As a minority-owned team, the mission of RISE is to be able to add organic diversity to the Esports world while providing unique opportunities for minorities. RISE has a new venture, FIFA Esports, which was recently started to expand its global reach.
BLACK ENTERPRISE spoke to Saffold about his venture into Esports and how COVID-19 has helped his company.
You’ve been involved in the competitive gaming world for several years and started your own esports company, Rise. What drew your attention to that world, and what led to your decision to start your company?
I’ve always been really intrigued by the gaming world. Growing up as a kid it was something to do to help me to escape, and it just continued to grow over the years. As a young NFL player, they always tell you to invest in what you’re passionate about.
The gaming industry became really easy. You look at the overhead when I started my team and it was very minimal—so it was an easy, easy decision to go ahead and start up Rise and to watch it grow and flourish into what it is today. I’m very proud of the results.

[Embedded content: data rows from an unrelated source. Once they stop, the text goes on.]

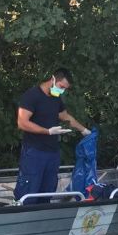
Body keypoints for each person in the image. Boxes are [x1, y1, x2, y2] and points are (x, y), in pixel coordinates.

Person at [15, 68, 90, 204]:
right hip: (34, 152)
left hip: (52, 153)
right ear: (53, 79)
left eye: (65, 89)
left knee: (47, 192)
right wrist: (48, 131)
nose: (62, 91)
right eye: (61, 87)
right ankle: (22, 218)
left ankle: (42, 220)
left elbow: (64, 116)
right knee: (29, 191)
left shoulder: (56, 98)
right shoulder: (32, 95)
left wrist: (83, 130)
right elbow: (22, 122)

Since the Coronavirus pandemic has taken us to a different way of living, working, and communicating; how has COVID-19 affected you and your gaming business experience?
It’s actually been a blessing. With COVID happening, you’re forcing everyone to be in their homes, which means everyone’s looking at a TV screen or a computer screen.
If you’re looking at a computer screen, you’re probably gonna look at people streaming their gaming which means more eyes, more viewership into Twitch. We run a lot of our games through Twitch and a lot of the competitions competitively have been online because of the pandemic. So, we have more eyes than we’ve seen before, we’ve had more opportunities than we’ve seen before, and the brand is continuing to flourish because everybody’s forced to stay home and see what Rise is doing.
As a professional NFL football player, how are you able to conduct business as an entrepreneur—especially during the season?
It’s really tough. That’s why I just think it is just awesome to have somebody just as passionate as I am in the gaming world in Kareem Horsley—business partner, friend, brother, mod—he handles all that day-to-day while I’m away working on my craft and my career.
We always reconvene and talk about our next moves. We both have the power to make changes, and it’s always exciting to call him on the phone and see him excited about something new and upcoming that we had the opportunity to get involved with.
What suggestions would you give those who want to become a successful entrepreneur?
In order to be a successful entrepreneur, make sure that you’re doing something that you’re passionate about. Make sure that you’re doing something that you believe in, no matter how many people call you crazy. Eventually, you’ll be happy with the results.
Then after that, it just comes to adapting. You gotta adapt to so many different changes. There was a point in my organization where it felt like the amount of money that it took to pay for these gamers doubled because of how fast esports was growing. Franchising started getting in the mix, and now you need to have these investors coming in, and start having some venture capitalist get some more capital so you can continue to keep up with the Joneses, if you will.
But the fact that I own 100% of Rise, I just have so much leverage that could help me out in the long run and also get people involved that’s already flourishing.